What you will do =
Read the records and write them out again exactly.

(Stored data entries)
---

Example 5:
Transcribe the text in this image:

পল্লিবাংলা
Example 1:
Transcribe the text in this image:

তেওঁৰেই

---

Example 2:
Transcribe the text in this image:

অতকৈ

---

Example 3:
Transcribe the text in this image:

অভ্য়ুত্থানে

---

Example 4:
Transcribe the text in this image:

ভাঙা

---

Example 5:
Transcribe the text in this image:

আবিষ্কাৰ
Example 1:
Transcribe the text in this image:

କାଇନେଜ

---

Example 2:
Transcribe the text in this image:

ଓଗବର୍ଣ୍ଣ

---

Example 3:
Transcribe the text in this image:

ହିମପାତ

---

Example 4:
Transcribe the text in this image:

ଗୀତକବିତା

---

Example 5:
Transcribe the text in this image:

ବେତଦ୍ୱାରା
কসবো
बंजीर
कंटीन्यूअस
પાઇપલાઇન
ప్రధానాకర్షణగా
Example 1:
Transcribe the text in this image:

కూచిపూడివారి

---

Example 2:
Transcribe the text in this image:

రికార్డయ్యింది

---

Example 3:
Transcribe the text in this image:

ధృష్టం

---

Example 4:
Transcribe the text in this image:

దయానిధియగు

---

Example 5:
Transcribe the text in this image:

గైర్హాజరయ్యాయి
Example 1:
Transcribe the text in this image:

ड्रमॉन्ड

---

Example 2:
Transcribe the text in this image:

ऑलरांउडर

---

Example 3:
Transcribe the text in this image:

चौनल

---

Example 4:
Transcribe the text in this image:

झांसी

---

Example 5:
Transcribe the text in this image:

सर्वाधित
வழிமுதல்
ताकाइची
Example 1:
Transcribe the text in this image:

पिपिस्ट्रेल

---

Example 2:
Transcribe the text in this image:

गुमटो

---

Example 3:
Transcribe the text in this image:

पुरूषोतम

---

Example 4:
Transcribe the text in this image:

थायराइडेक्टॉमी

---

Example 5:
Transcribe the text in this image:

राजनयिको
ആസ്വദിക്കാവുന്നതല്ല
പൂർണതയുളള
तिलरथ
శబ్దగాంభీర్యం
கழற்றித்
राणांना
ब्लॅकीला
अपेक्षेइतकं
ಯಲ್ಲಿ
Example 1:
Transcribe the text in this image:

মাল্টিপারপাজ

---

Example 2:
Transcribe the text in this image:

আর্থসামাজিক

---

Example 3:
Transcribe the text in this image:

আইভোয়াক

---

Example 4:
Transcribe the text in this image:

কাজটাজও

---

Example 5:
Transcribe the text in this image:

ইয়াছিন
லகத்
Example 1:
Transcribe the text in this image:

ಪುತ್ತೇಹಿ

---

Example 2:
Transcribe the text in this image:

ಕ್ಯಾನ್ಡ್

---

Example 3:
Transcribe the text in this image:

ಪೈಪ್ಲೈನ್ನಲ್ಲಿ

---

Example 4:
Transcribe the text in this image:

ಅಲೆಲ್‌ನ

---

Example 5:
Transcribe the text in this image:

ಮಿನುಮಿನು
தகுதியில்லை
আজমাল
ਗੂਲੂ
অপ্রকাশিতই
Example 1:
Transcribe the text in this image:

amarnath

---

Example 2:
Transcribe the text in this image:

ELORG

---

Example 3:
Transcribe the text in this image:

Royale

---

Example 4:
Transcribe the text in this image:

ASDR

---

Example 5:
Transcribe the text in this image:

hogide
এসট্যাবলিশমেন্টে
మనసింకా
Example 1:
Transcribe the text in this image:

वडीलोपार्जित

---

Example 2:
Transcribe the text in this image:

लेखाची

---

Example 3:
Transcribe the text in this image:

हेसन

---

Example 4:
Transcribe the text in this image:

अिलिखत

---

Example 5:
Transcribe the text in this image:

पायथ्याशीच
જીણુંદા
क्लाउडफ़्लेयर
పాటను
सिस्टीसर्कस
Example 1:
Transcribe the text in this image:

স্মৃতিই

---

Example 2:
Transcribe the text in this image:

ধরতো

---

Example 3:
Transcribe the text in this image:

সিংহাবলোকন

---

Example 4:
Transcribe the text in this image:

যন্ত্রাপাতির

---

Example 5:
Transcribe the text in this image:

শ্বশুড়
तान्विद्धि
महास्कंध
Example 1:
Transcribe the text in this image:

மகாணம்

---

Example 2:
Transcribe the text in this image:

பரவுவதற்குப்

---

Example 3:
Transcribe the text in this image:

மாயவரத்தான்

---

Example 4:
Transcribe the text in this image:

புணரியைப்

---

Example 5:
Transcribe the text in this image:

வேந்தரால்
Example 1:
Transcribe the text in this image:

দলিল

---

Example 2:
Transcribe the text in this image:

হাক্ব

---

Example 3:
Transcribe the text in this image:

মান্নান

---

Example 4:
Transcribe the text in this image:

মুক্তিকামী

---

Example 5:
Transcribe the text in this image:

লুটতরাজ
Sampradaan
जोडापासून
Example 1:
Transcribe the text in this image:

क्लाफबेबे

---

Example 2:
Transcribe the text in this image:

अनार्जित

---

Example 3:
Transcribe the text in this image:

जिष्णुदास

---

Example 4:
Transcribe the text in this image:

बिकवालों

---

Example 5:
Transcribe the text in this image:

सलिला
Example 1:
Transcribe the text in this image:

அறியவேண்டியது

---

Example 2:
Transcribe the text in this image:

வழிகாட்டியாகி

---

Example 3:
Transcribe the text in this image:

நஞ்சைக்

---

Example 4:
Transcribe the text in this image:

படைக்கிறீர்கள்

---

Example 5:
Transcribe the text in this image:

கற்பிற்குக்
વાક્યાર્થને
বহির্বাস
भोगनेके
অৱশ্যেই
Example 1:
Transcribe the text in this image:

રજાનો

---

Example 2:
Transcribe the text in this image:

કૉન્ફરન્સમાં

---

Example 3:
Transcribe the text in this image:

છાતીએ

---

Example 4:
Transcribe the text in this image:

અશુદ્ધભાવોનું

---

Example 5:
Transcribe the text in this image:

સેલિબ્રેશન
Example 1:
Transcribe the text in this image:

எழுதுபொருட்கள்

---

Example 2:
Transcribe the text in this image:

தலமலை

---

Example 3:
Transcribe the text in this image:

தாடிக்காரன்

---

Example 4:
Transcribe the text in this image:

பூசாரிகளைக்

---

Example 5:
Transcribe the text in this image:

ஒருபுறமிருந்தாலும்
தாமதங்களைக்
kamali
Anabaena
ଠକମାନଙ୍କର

Your solution =
---

Example 5:
Transcribe the text in this image:

পল্লিবাংলা
Example 1:
Transcribe the text in this image:

তেওঁৰেই

---

Example 2:
Transcribe the text in this image:

অতকৈ

---

Example 3:
Transcribe the text in this image:

অভ্য়ুত্থানে

---

Example 4:
Transcribe the text in this image:

ভাঙা

---

Example 5:
Transcribe the text in this image:

আবিষ্কাৰ
Example 1:
Transcribe the text in this image:

କାଇନେଜ

---

Example 2:
Transcribe the text in this image:

ଓଗବର୍ଣ୍ଣ

---

Example 3:
Transcribe the text in this image:

ହିମପାତ

---

Example 4:
Transcribe the text in this image:

ଗୀତକବିତା

---

Example 5:
Transcribe the text in this image:

ବେତଦ୍ୱାରା
কসবো
बंजीर
कंटीन्यूअस
પાઇપલાઇન
ప్రధానాకర్షణగా
Example 1:
Transcribe the text in this image:

కూచిపూడివారి

---

Example 2:
Transcribe the text in this image:

రికార్డయ్యింది

---

Example 3:
Transcribe the text in this image:

ధృష్టం

---

Example 4:
Transcribe the text in this image:

దయానిధియగు

---

Example 5:
Transcribe the text in this image:

గైర్హాజరయ్యాయి
Example 1:
Transcribe the text in this image:

ड्रमॉन्ड

---

Example 2:
Transcribe the text in this image:

ऑलरांउडर

---

Example 3:
Transcribe the text in this image:

चौनल

---

Example 4:
Transcribe the text in this image:

झांसी

---

Example 5:
Transcribe the text in this image:

सर्वाधित
வழிமுதல்
ताकाइची
Example 1:
Transcribe the text in this image:

पिपिस्ट्रेल

---

Example 2:
Transcribe the text in this image:

गुमटो

---

Example 3:
Transcribe the text in this image:

पुरूषोतम

---

Example 4:
Transcribe the text in this image:

थायराइडेक्टॉमी

---

Example 5:
Transcribe the text in this image:

राजनयिको
ആസ്വദിക്കാവുന്നതല്ല
പൂർണതയുളള
तिलरथ
శబ్దగాంభీర్యం
கழற்றித்
राणांना
ब्लॅकीला
अपेक्षेइतकं
ಯಲ್ಲಿ
Example 1:
Transcribe the text in this image:

মাল্টিপারপাজ

---

Example 2:
Transcribe the text in this image:

আর্থসামাজিক

---

Example 3:
Transcribe the text in this image:

আইভোয়াক

---

Example 4:
Transcribe the text in this image:

কাজটাজও

---

Example 5:
Transcribe the text in this image:

ইয়াছিন
லகத்
Example 1:
Transcribe the text in this image:

ಪುತ್ತೇಹಿ

---

Example 2:
Transcribe the text in this image:

ಕ್ಯಾನ್ಡ್

---

Example 3:
Transcribe the text in this image:

ಪೈಪ್ಲೈನ್ನಲ್ಲಿ

---

Example 4:
Transcribe the text in this image:

ಅಲೆಲ್‌ನ

---

Example 5:
Transcribe the text in this image:

ಮಿನುಮಿನು
தகுதியில்லை
আজমাল
ਗੂਲੂ
অপ্রকাশিতই
Example 1:
Transcribe the text in this image:

amarnath

---

Example 2:
Transcribe the text in this image:

ELORG

---

Example 3:
Transcribe the text in this image:

Royale

---

Example 4:
Transcribe the text in this image:

ASDR

---

Example 5:
Transcribe the text in this image:

hogide
এসট্যাবলিশমেন্টে
మనసింకా
Example 1:
Transcribe the text in this image:

वडीलोपार्जित

---

Example 2:
Transcribe the text in this image:

लेखाची

---

Example 3:
Transcribe the text in this image:

हेसन

---

Example 4:
Transcribe the text in this image:

अिलिखत

---

Example 5:
Transcribe the text in this image:

पायथ्याशीच
જીણુંદા
क्लाउडफ़्लेयर
పాటను
सिस्टीसर्कस
Example 1:
Transcribe the text in this image:

স্মৃতিই

---

Example 2:
Transcribe the text in this image:

ধরতো

---

Example 3:
Transcribe the text in this image:

সিংহাবলোকন

---

Example 4:
Transcribe the text in this image:

যন্ত্রাপাতির

---

Example 5:
Transcribe the text in this image:

শ্বশুড়
तान्विद्धि
महास्कंध
Example 1:
Transcribe the text in this image:

மகாணம்

---

Example 2:
Transcribe the text in this image:

பரவுவதற்குப்

---

Example 3:
Transcribe the text in this image:

மாயவரத்தான்

---

Example 4:
Transcribe the text in this image:

புணரியைப்

---

Example 5:
Transcribe the text in this image:

வேந்தரால்
Example 1:
Transcribe the text in this image:

দলিল

---

Example 2:
Transcribe the text in this image:

হাক্ব

---

Example 3:
Transcribe the text in this image:

মান্নান

---

Example 4:
Transcribe the text in this image:

মুক্তিকামী

---

Example 5:
Transcribe the text in this image:

লুটতরাজ
Sampradaan
जोडापासून
Example 1:
Transcribe the text in this image:

क्लाफबेबे

---

Example 2:
Transcribe the text in this image:

अनार्जित

---

Example 3:
Transcribe the text in this image:

जिष्णुदास

---

Example 4:
Transcribe the text in this image:

बिकवालों

---

Example 5:
Transcribe the text in this image:

सलिला
Example 1:
Transcribe the text in this image:

அறியவேண்டியது

---

Example 2:
Transcribe the text in this image:

வழிகாட்டியாகி

---

Example 3:
Transcribe the text in this image:

நஞ்சைக்

---

Example 4:
Transcribe the text in this image:

படைக்கிறீர்கள்

---

Example 5:
Transcribe the text in this image:

கற்பிற்குக்
વાક્યાર્થને
বহির্বাস
भोगनेके
অৱশ্যেই
Example 1:
Transcribe the text in this image:

રજાનો

---

Example 2:
Transcribe the text in this image:

કૉન્ફરન્સમાં

---

Example 3:
Transcribe the text in this image:

છાતીએ

---

Example 4:
Transcribe the text in this image:

અશુદ્ધભાવોનું

---

Example 5:
Transcribe the text in this image:

સેલિબ્રેશન
Example 1:
Transcribe the text in this image:

எழுதுபொருட்கள்

---

Example 2:
Transcribe the text in this image:

தலமலை

---

Example 3:
Transcribe the text in this image:

தாடிக்காரன்

---

Example 4:
Transcribe the text in this image:

பூசாரிகளைக்

---

Example 5:
Transcribe the text in this image:

ஒருபுறமிருந்தாலும்
தாமதங்களைக்
kamali
Anabaena
ଠକମାନଙ୍କର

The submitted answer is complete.